Facebook probabilmente ha usato gli argomenti sbagliati. Ma la neomamma, per parte sua, dovrebbe forse riscoprire l’intimità di un momento intenso e riservato come la maternità.
I veri ingenui
A volte ci si chiede se l’informazione ci somigli, o viceversa.
Su tutti i giornali, oggi, campeggia una notizia che sa di clamoroso: scrive il Corriere che «È arrivato in rete Cuil, ultimo nato nel settore dei motori di ricerca intenzionati a sfidare sua maestà Google».

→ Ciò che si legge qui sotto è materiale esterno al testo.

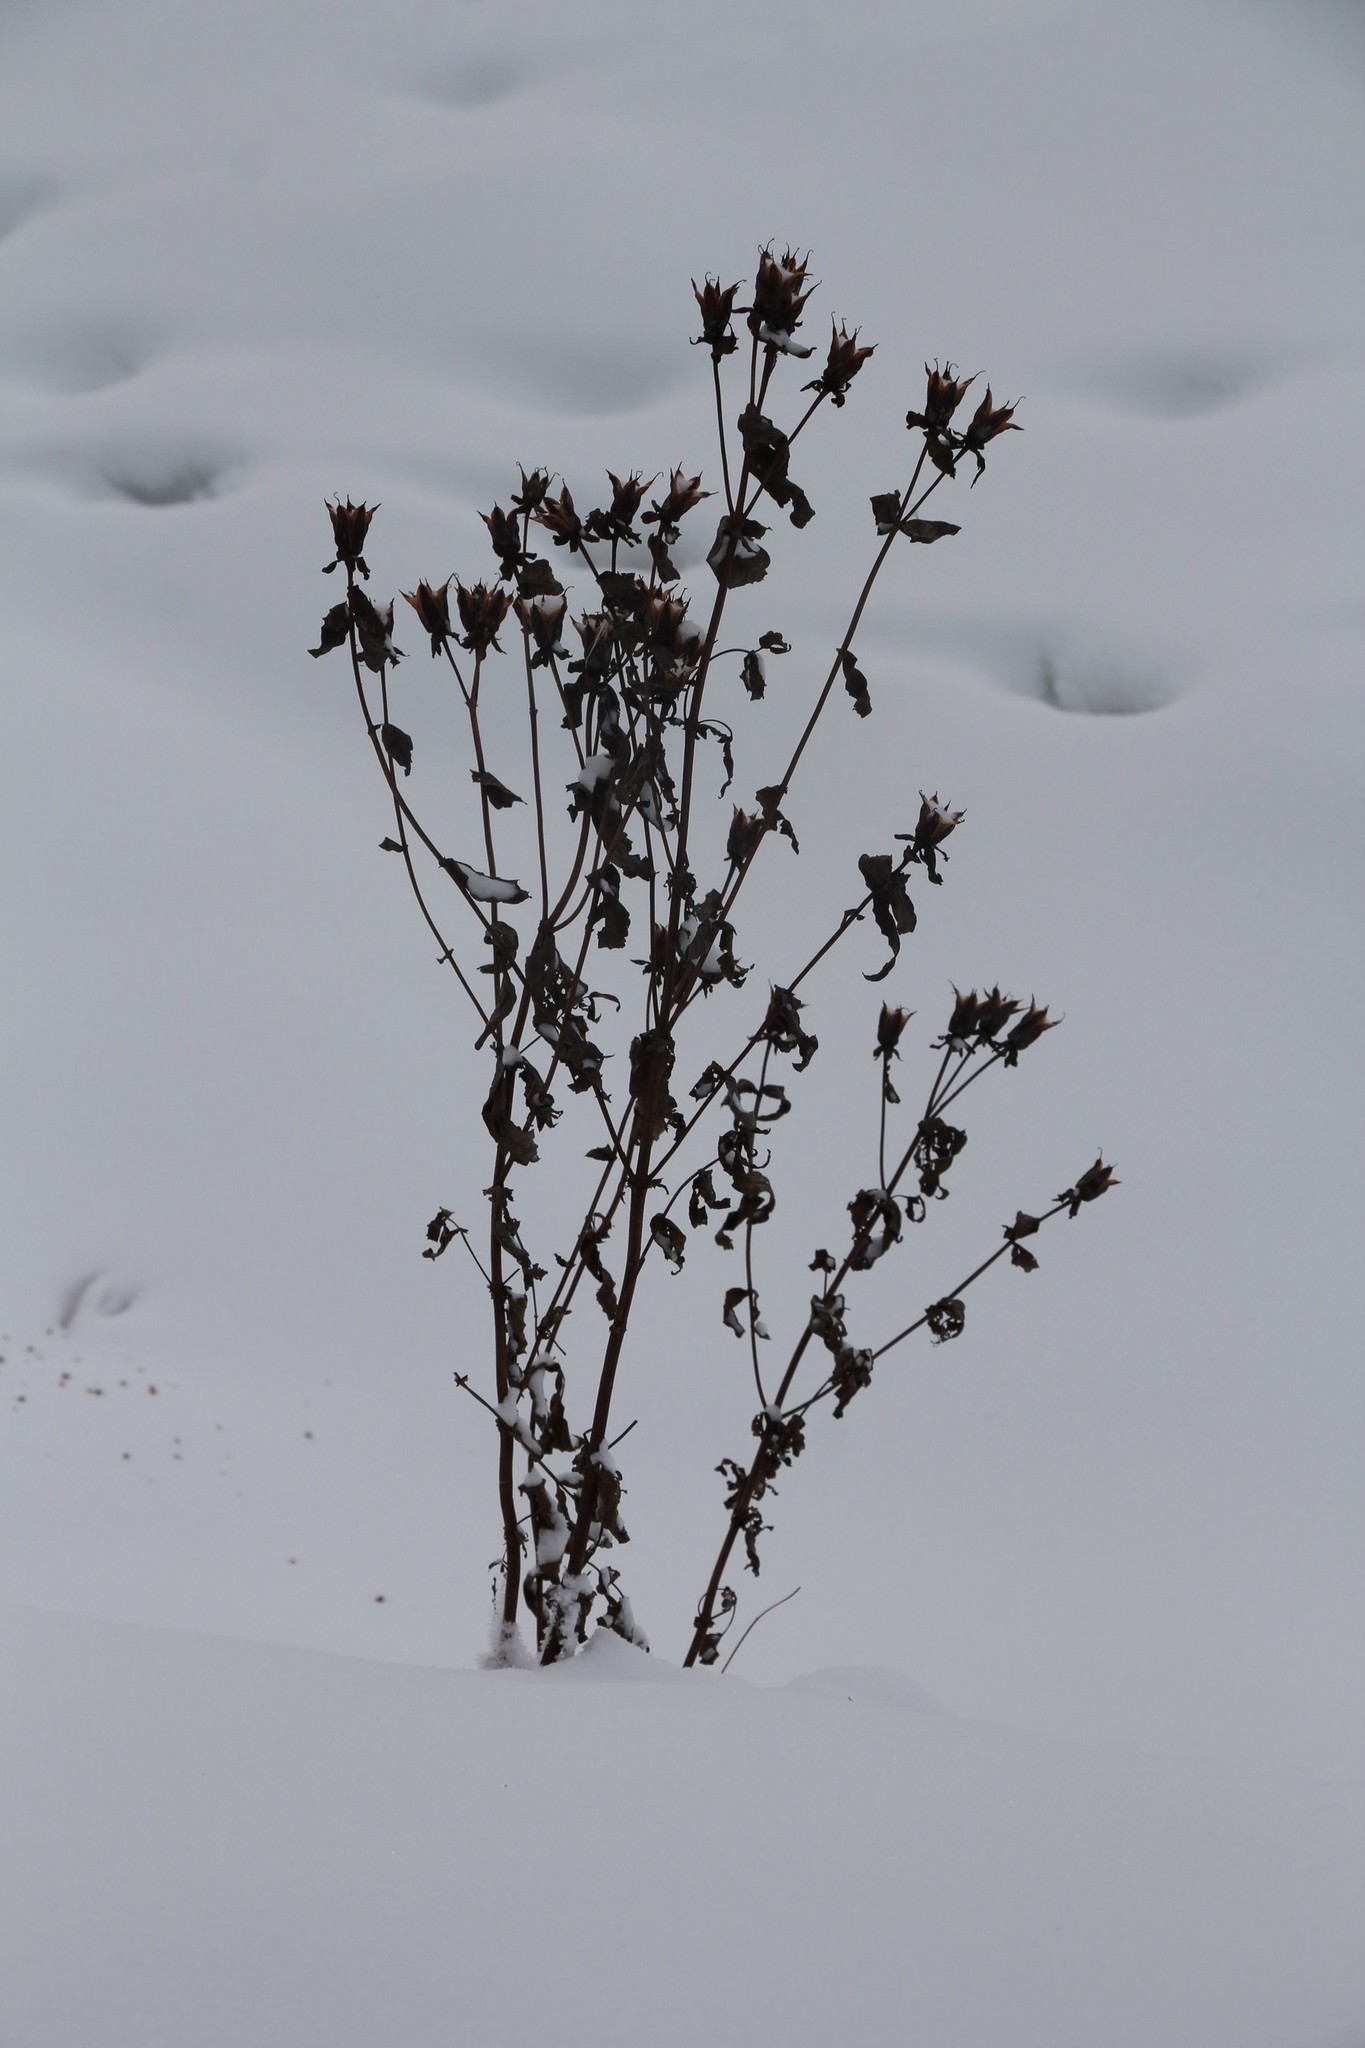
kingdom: Plantae
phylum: Tracheophyta
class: Magnoliopsida
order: Malpighiales
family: Hypericaceae
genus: Hypericum
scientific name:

Si tratta di un sistema che «sarebbe in grado di mappare una porzione di web molto più vasta rispetto a quanto fa Google. Inoltre, a differenza di quest’ultimo, non assegna rilevanza in base al link (caratteristica cruciale di PageRank, il famoso algoritmo su cui si fonda Google), bensì in base al contenuto delle pagine rispetto alla richiesta lanciata dall’internauta. L’aspirante rivale del motore più famoso della rete tiene quindi in considerazione più i concetti alla base delle ricerche di ciascun utente».
Non bastasse questo a impressionare il lettore, il Corriere rincara la dose: «Al momento le pagine indicizzate da Cuil sono oltre 120 miliardi, quindi circa il triplo di quelle dichiarate dal colosso di Brin e Page», ossia Google.
Unico tallone d’Achille, la prova pratica: «Tentando per esempio una ricerca con termini molto popolari, come “Harry Potter”, Google propone circa 113 milioni di risposte, mentre il nuovo motore ne offre più o meno 30 milioni. Inoltre, al momento le ricerche in un lingua diversa dall’inglese sono assai deboli».
In sostanza il Corriere si accorge del fatto che la pratica smentisce gli annunci, e che con i termini in altre lingue va anche peggio, ma lo relega a un mero dettaglio.
Abbiamo provato anche noi, e si potrebbe dire che nessun motore di ricerca è mai sceso così in basso: decine di pagine civetta senza utilità, di quelle che – giustamente – vengono filtrate dai motori di ricerca seri.
È singolare constatare come nella società dell’informazione globale, dove qualsiasi informazione è verificabile in pochi secondi, basti una fola di annuncio per sollevare un polverone ingiustificato. Ancora più sorprendente notare che questo polverone si rivela capace di trascinarsi dietro anche le testate più serie, che a quanto pare sono disposte a credere ciecamente agli annunci: contro ogni evidenza, verifica e sperimentabilità.
E poi gli ingenui saremmo noi cristiani?